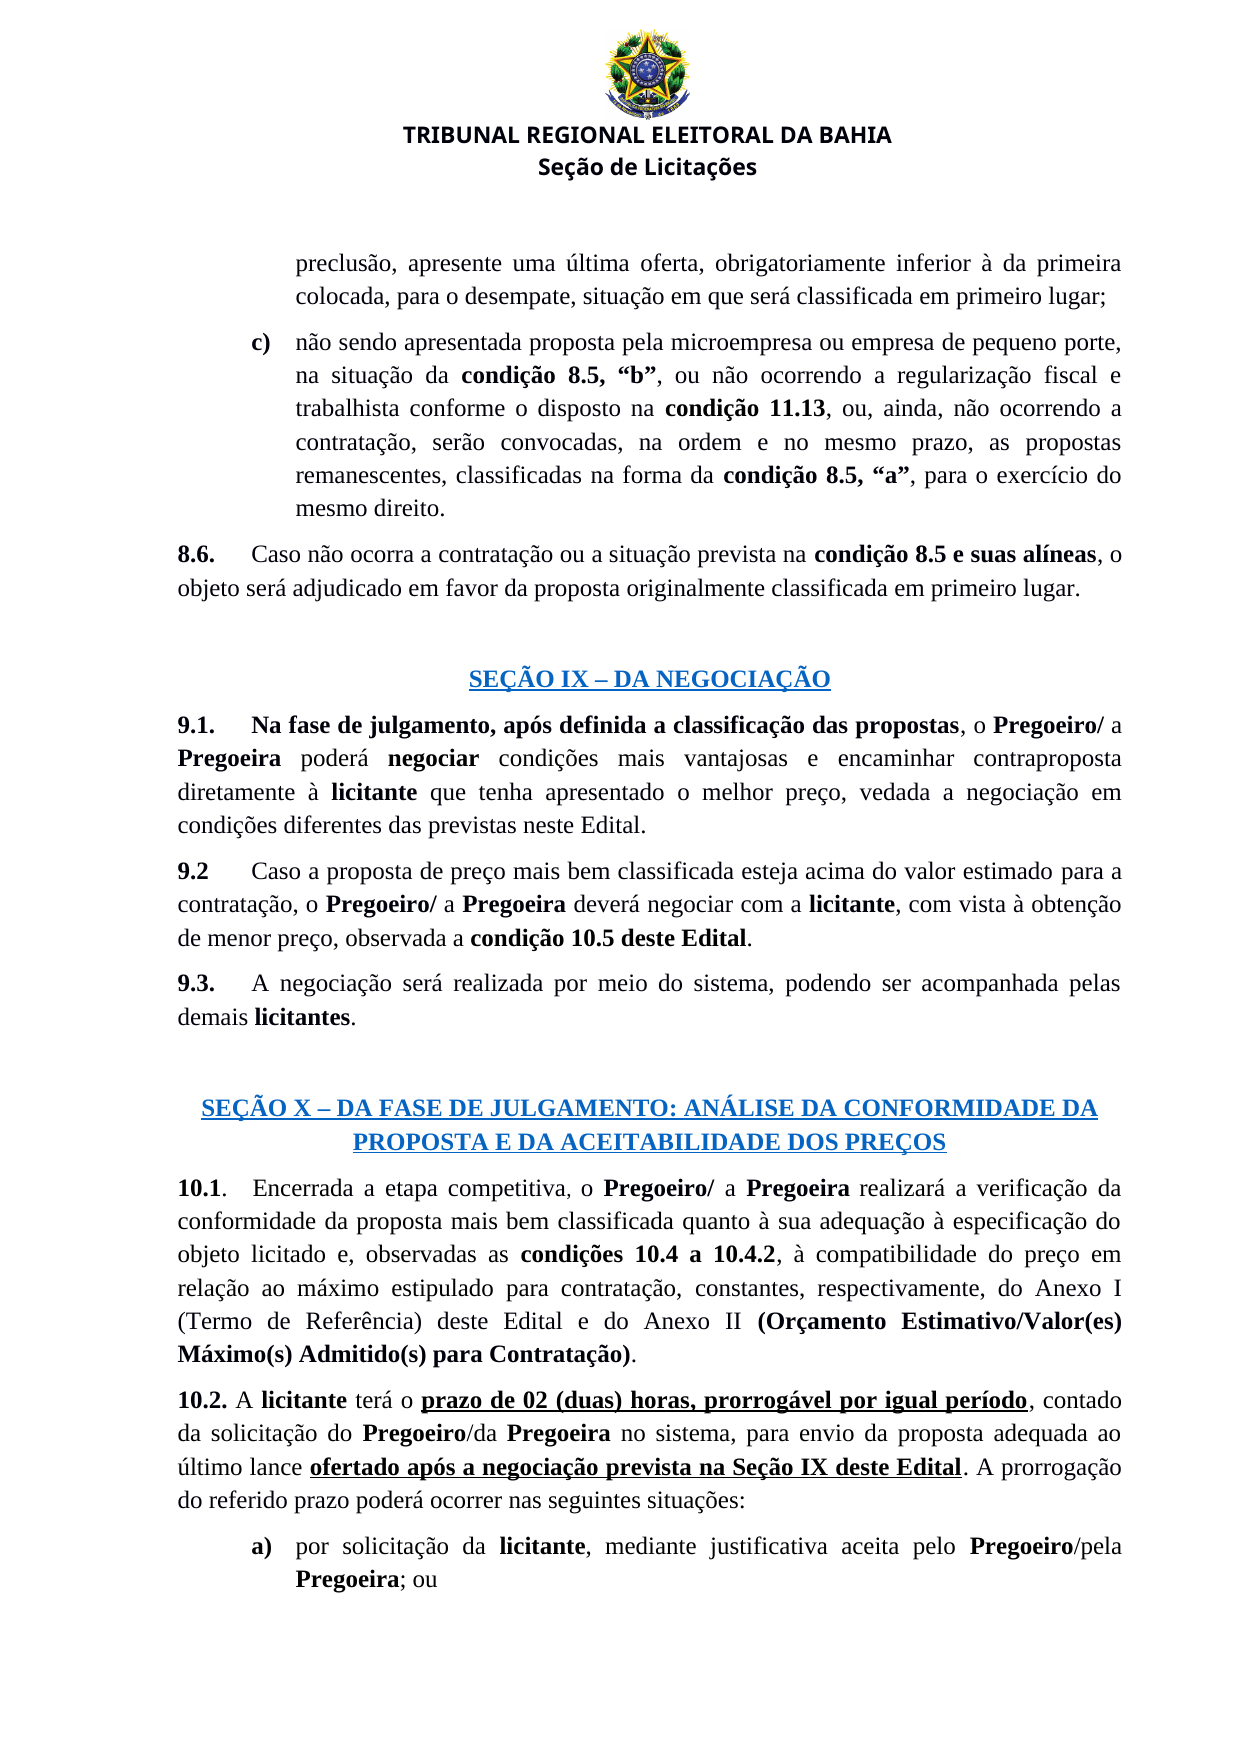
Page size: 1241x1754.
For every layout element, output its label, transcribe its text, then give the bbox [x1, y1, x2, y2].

text 10.2. A licitante terá o prazo de 02 (duas) horas, prorrogável por igual período, contado da solicitação do Pregoeiro/da Pregoeira no sistema, para envio da proposta adequada ao último lance ofertado após a negociação prevista na Seção IX deste Edital. A prorrogação do referido prazo poderá ocorrer nas seguintes situações: [177, 1382, 1122, 1515]
text 9.1. Na fase de julgamento, após definida a classificação das propostas, o Pregoeiro/ a Pregoeira poderá negociar condições mais vantajosas e encaminhar contraproposta diretamente à licitante que tenha apresentado o melhor preço, vedada a negociação em condições diferentes das previstas neste Edital. [177, 707, 1122, 840]
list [251, 244, 1122, 311]
text a) por solicitação da licitante, mediante justificativa aceita pelo Pregoeiro/pela Pregoeira; ou [251, 1528, 1122, 1594]
text 9.2 Caso a proposta de preço mais bem classificada esteja acima do valor estimado para a contratação, o Pregoeiro/ a Pregoeira deverá negociar com a licitante, com vista à obtenção de menor preço, observada a condição 10.5 deste Edital. [177, 853, 1122, 953]
text 8.6. Caso não ocorra a contratação ou a situação prevista na condição 8.5 e suas alíneas, o objeto será adjudicado em favor da proposta originalmente classificada em primeiro lugar. [177, 536, 1122, 603]
text 10.1. Encerrada a etapa competitiva, o Pregoeiro/ a Pregoeira realizará a verificação da conformidade da proposta mais bem classificada quanto à sua adequação à especificação do objeto licitado e, observadas as condições 10.4 a 10.4.2, à compatibilidade do preço em relação ao máximo estipulado para contratação, constantes, respectivamente, do Anexo I (Termo de Referência) deste Edital e do Anexo II (Orçamento Estimativo/Valor(es) Máximo(s) Admitido(s) para Contratação). [177, 1169, 1122, 1369]
text SEÇÃO IX – DA NEGOCIAÇÃO [177, 661, 1122, 694]
list não sendo apresentada proposta pela microempresa ou empresa de pequeno porte, na situação da condição 8.5, “b”, ou não ocorrendo a regularização fiscal e trabalhista conforme o disposto na condição 11.13, ou, ainda, não ocorrendo a contratação, serão convocadas, na ordem e no mesmo prazo, as propostas remanescentes, classificadas na forma da condição 8.5, “a”, para o exercício do mesmo direito. [251, 323, 1122, 523]
text SEÇÃO X – DA FASE DE JULGAMENTO: ANÁLISE DA CONFORMIDADE DA PROPOSTA E DA ACEITABILIDADE DOS PREÇOS [177, 1090, 1122, 1157]
text 9.3. A negociação será realizada por meio do sistema, podendo ser acompanhada pelas demais licitantes. [177, 965, 1122, 1032]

Brief
Copy every line from the entries that contains the word "será".

Task answer
text 8.6. Caso não ocorra a contratação ou a situação prevista na condição 8.5 e suas alíneas, o objeto será adjudicado em favor da proposta originalmente classificada em primeiro lugar. [177, 536, 1122, 603]
text 9.3. A negociação será realizada por meio do sistema, podendo ser acompanhada pelas demais licitantes. [177, 965, 1122, 1032]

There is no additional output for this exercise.